Rep Issa: Don’t sell off airwaves for short-term gains

House Oversight and Government Reform Committee Chairman Darrell Issa (R-CA) said he is tired of selling off public airwaves only to fund a pork-barrel project or make a tiny dent in the deficit.

Selling off chunks of the spectrum to make a little short-term cash, he said, would be like selling off pieces of the Mississippi River or the Saint Lawrence Seaway.

“Public assets for the public good have never been before sold in the way that we deal with spectrum,” he said at a conference pushing for more unlicensed spectrum, which allows Wi-Fi systems and devices like garage door openers to operate.

In 2015, the Federal Communications Commission is planning to buy back chunks of the airwaves currently owned by broadcasters and resell them to wireless companies, which need the spectrum to offer high-speed Web access for consumers’ phones and tablets. Most of the airwaves will be allocated for specific companies, but the FCC will reserve some for unlicensed use to support Wi-Fi and other services. Just how much of the spectrum is unlicensed depends on how much broadcasters sell back to the government.

FTC commissioner ‘somewhat optimistic’ about data breach bill

Federal Trade Commission (FTC) Commissioner Maureen Ohlhausen thinks Congress can get together and pass legislation to protect consumers when hackers steal their data online, she said.

She also said she was “somewhat optimistic” about the prospect of a bill, after a series of headline-grabbing data breaches in recent months.

“I think there has been continuing interest in Congress and I think some of these big data breaches have kept the energy up behind it,” she said. “It’s very difficult,” she added. “Congress, obviously, has a lot on its plate...[but] I have found on a bipartisan basis there has been an interest in better data security guidance and having legislation in that regard.”

Opposing tech groups settle lawsuit

Two competing technology industry trade groups have resolved a lawsuit over lobbyists who moved from one organization to another.

Details about the deal were not disclosed, but executives expressed hope that the resolution between TechAmerica and the Information Technology Industry Council (ITI) would settle a fracture that had erupted in the tech lobbying world. Both trade groups pledged to put the matter behind them and refocus on the needs of their members.

"ITI is committed to focusing on the vibrancy of the technology sector and the dynamic future that [information and communications technology] innovation brings to consumers around the world,” CEO Dean Garfield said in a statement.

His firm represents tech giants like Apple, Google and Microsoft. “To ensure continued success in achieving this vision, ITI and TechAmerica have agreed to the resolution of pending litigation between them and have entered into a confidential agreement to resolve all claims, without any admission of wrongdoing,” Garfield added.

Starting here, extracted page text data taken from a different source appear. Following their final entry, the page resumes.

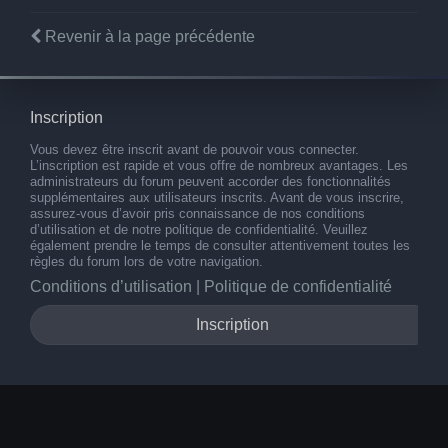
Revenir à la page précédente
Inscription
Vous devez être inscrit avant de pouvoir vous connecter.
L’inscription est rapide et vous offre de nombreux avantages. Les
administrateurs du forum peuvent accorder des fonctionnalités
supplémentaires aux utilisateurs inscrits. Avant de vous inscrire,
assurez-vous d’avoir pris connaissance de nos conditions
d’utilisation et de notre politique de confidentialité. Veuillez
également prendre le temps de consulter attentivement toutes les
règles du forum lors de votre navigation.
Conditions d’utilisation
|
Politique de confidentialité
Inscription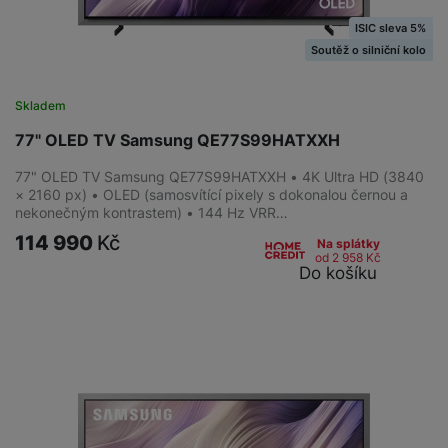
ISIC sleva 5%
Soutěž o silniční kolo
Skladem
77" OLED TV Samsung QE77S99HATXXH
77" OLED TV Samsung QE77S99HATXXH • 4K Ultra HD (3840
× 2160 px) • OLED (samosvítící pixely s dokonalou černou a
nekonečným kontrastem) • 144 Hz VRR…
114 990
Kč
Na splátky
od 2 958
Kč
Do košíku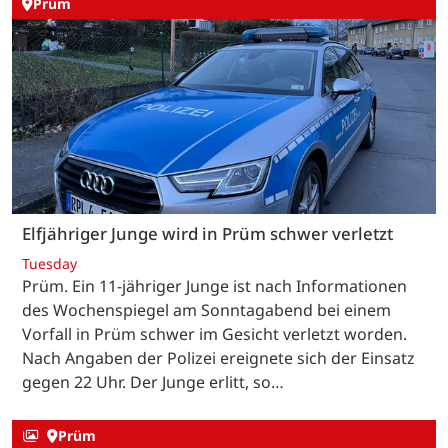
Prüm
Elfjähriger Junge wird in Prüm schwer verletzt
Tuesday
Prüm. Ein 11-jähriger Junge ist nach Informationen
des Wochenspiegel am Sonntagabend bei einem
Vorfall in Prüm schwer im Gesicht verletzt worden.
Nach Angaben der Polizei ereignete sich der Einsatz
gegen 22 Uhr. Der Junge erlitt, so…
Prüm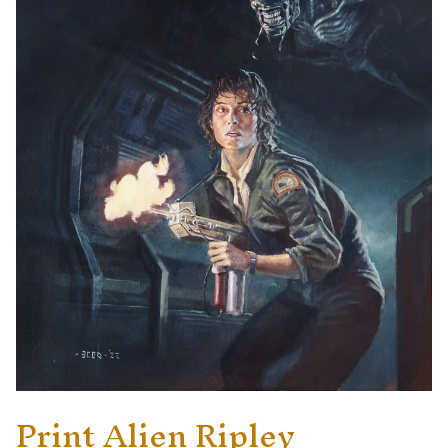
Print Alien Ripley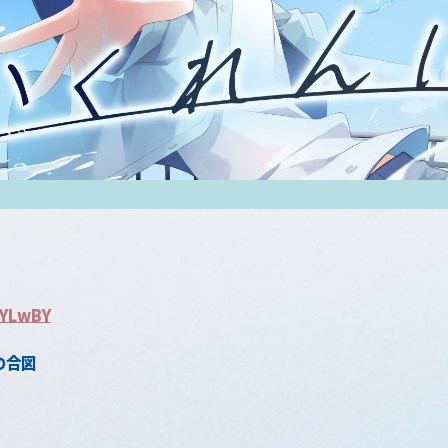
KYLwBY
の合図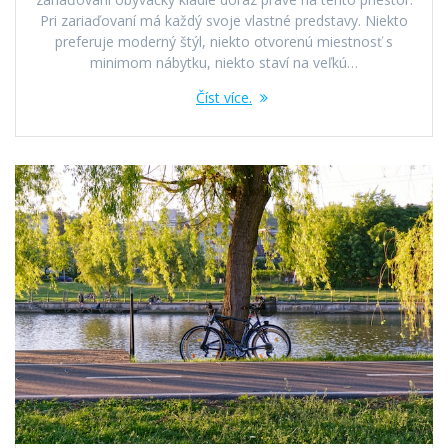
Pri zariaďovaní má každý svoje vlastné predstavy. Niekto
preferuje moderný štýl, niekto otvorenú miestnosť s
minimom nábytku, niekto staví na veľkú…
Číst více.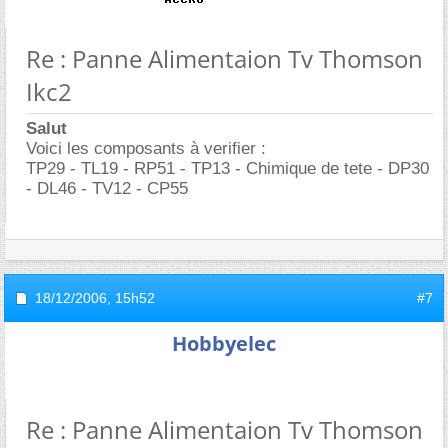
Re : Panne Alimentaion Tv Thomson
Ikc2
Salut
Voici les composants à verifier :
TP29 - TL19 - RP51 - TP13 - Chimique de tete - DP30
- DL46 - TV12 - CP55
18/12/2006,
15h52
#7
Hobbyelec
Re : Panne Alimentaion Tv Thomson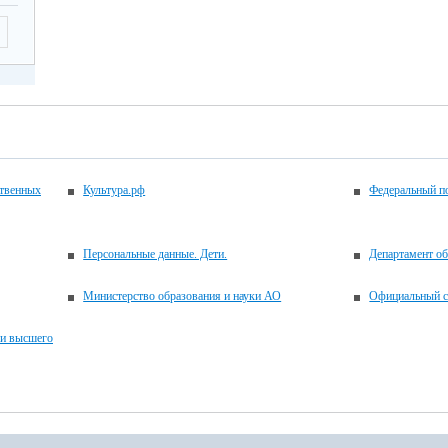
ственных
Культура.рф
Федеральный по
Персональные данные. Дети.
Департамент об
Министерство образования и науки АО
Официальный с
 и высшего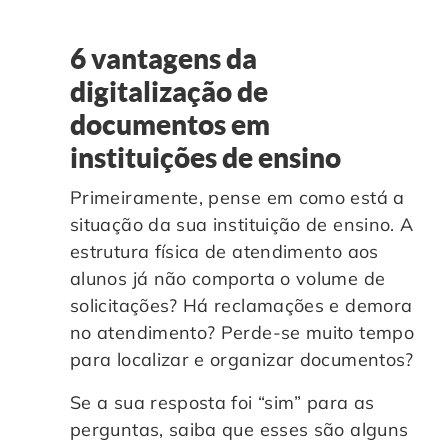
6 vantagens da
digitalização de
documentos em
instituições de ensino
Primeiramente, pense em como está a
situação da sua instituição de ensino. A
estrutura física de atendimento aos
alunos já não comporta o volume de
solicitações? Há reclamações e demora
no atendimento? Perde-se muito tempo
para localizar e organizar documentos?
Se a sua resposta foi “sim” para as
perguntas, saiba que esses são alguns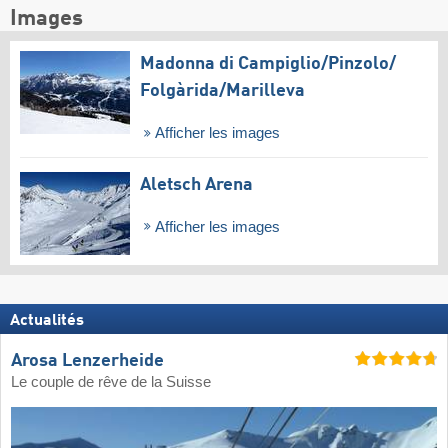
Images
Madonna di Campiglio/​Pinzolo/​
Folgàrida/​Marilleva
Afficher les images
Aletsch Arena
Afficher les images
Actualités
Arosa Lenzerheide
Le couple de rêve de la Suisse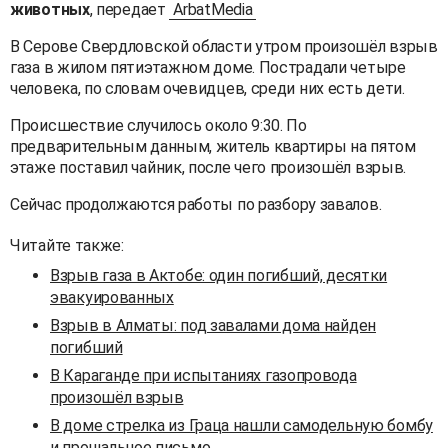
животных
, передает
ArbatMedia
В Серове Свердловской области утром произошёл взрыв
газа в жилом пятиэтажном доме. Пострадали четыре
человека, по словам очевидцев, среди них есть дети.
Происшествие случилось около 9:30. По
предварительным данным, житель квартиры на пятом
этаже поставил чайник, после чего произошёл взрыв.
Сейчас продолжаются работы по разбору завалов.
Читайте также:
Взрыв газа в Актобе: один погибший, десятки
эвакуированных
Взрыв в Алматы: под завалами дома найден
погибший
В Караганде при испытаниях газопровода
произошёл взрыв
В доме стрелка из Граца нашли самодельную бомбу
и прощальное письмо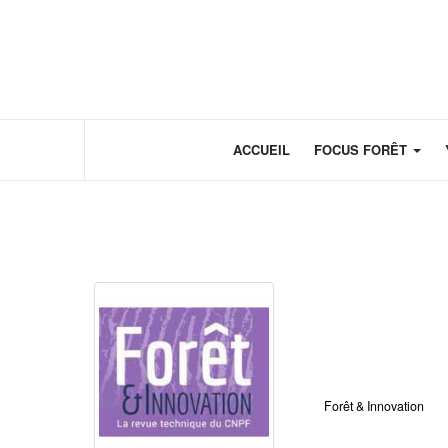
Panneau de gestion des cookies
ACCUEIL
FOCUS FORÊT
Forêt & Innovation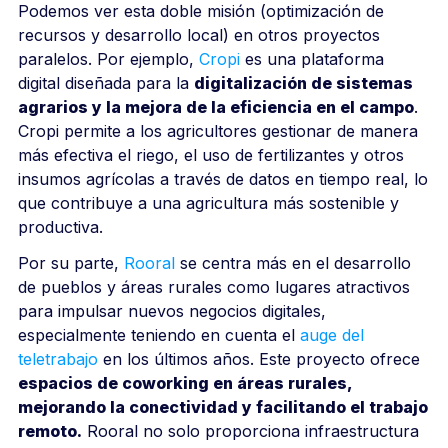
Podemos ver esta doble misión (optimización de
recursos y desarrollo local) en otros proyectos
paralelos. Por ejemplo,
Cropi
es una plataforma
digital diseñada para la
digitalización de sistemas
agrarios y la mejora de la eficiencia en el campo
.
Cropi permite a los agricultores gestionar de manera
más efectiva el riego, el uso de fertilizantes y otros
insumos agrícolas a través de datos en tiempo real, lo
que contribuye a una agricultura más sostenible y
productiva.
Por su parte,
Rooral
se centra más en el desarrollo
de pueblos y áreas rurales como lugares atractivos
para impulsar nuevos negocios digitales,
especialmente teniendo en cuenta el
auge del
teletrabajo
en los últimos años. Este proyecto ofrece
espacios de coworking en áreas rurales,
mejorando la conectividad y facilitando el trabajo
remoto.
Rooral no solo proporciona infraestructura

TechAmerica head Shawn Osborne added that the deal “is in the best interests of our members.”

Spy court hears first anti-NSA argument

For the first time, the Foreign Intelligence Surveillance Act (FISA) Court heard a formal argument that the National Security Agency’s bulk collection of people’s phone records is illegal.

In a friend-of-the-court brief filed early in April and just declassified, the Center for National Security Studies said that the surveillance program is not authorized under current law.

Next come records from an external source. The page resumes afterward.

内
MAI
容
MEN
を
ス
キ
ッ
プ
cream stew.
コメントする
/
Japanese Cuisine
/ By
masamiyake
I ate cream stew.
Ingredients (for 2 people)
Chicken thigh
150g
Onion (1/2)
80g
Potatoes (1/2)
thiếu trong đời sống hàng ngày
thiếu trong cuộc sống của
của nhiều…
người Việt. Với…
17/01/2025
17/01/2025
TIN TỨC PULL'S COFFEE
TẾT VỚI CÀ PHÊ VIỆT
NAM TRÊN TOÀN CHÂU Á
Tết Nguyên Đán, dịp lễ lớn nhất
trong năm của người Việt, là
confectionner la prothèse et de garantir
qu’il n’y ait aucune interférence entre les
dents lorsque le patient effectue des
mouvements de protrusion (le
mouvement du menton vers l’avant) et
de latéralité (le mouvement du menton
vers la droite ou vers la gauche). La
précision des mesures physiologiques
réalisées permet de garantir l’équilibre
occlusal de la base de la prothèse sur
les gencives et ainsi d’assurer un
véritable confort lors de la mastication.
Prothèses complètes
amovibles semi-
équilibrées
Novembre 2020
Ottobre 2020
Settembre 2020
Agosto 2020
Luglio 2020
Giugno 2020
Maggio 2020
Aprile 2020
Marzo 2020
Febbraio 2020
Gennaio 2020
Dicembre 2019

“Congress has never authorized the telephone metadata program,” the think tank told court. “When the government acts in an area of questionable constitutionality, Congress cannot be deemed to have authorized that action by mere implication or acquiescence,” it added, “Rather, Congress must explicitly indicate that it intends to alter the rights and limitations normally afforded by the law.”

Yet with regards to the controversial NSA operation, Congress never “made such an explicit statement.” According to Kate Martin, the director of the Center for National Security Studies, the brief is the first formal argument the FISA Court has heard outlining how the bulk data collection does not comply with the law. “The court hasn’t heard the opposing view on that before issuing these orders, on that question,” she said.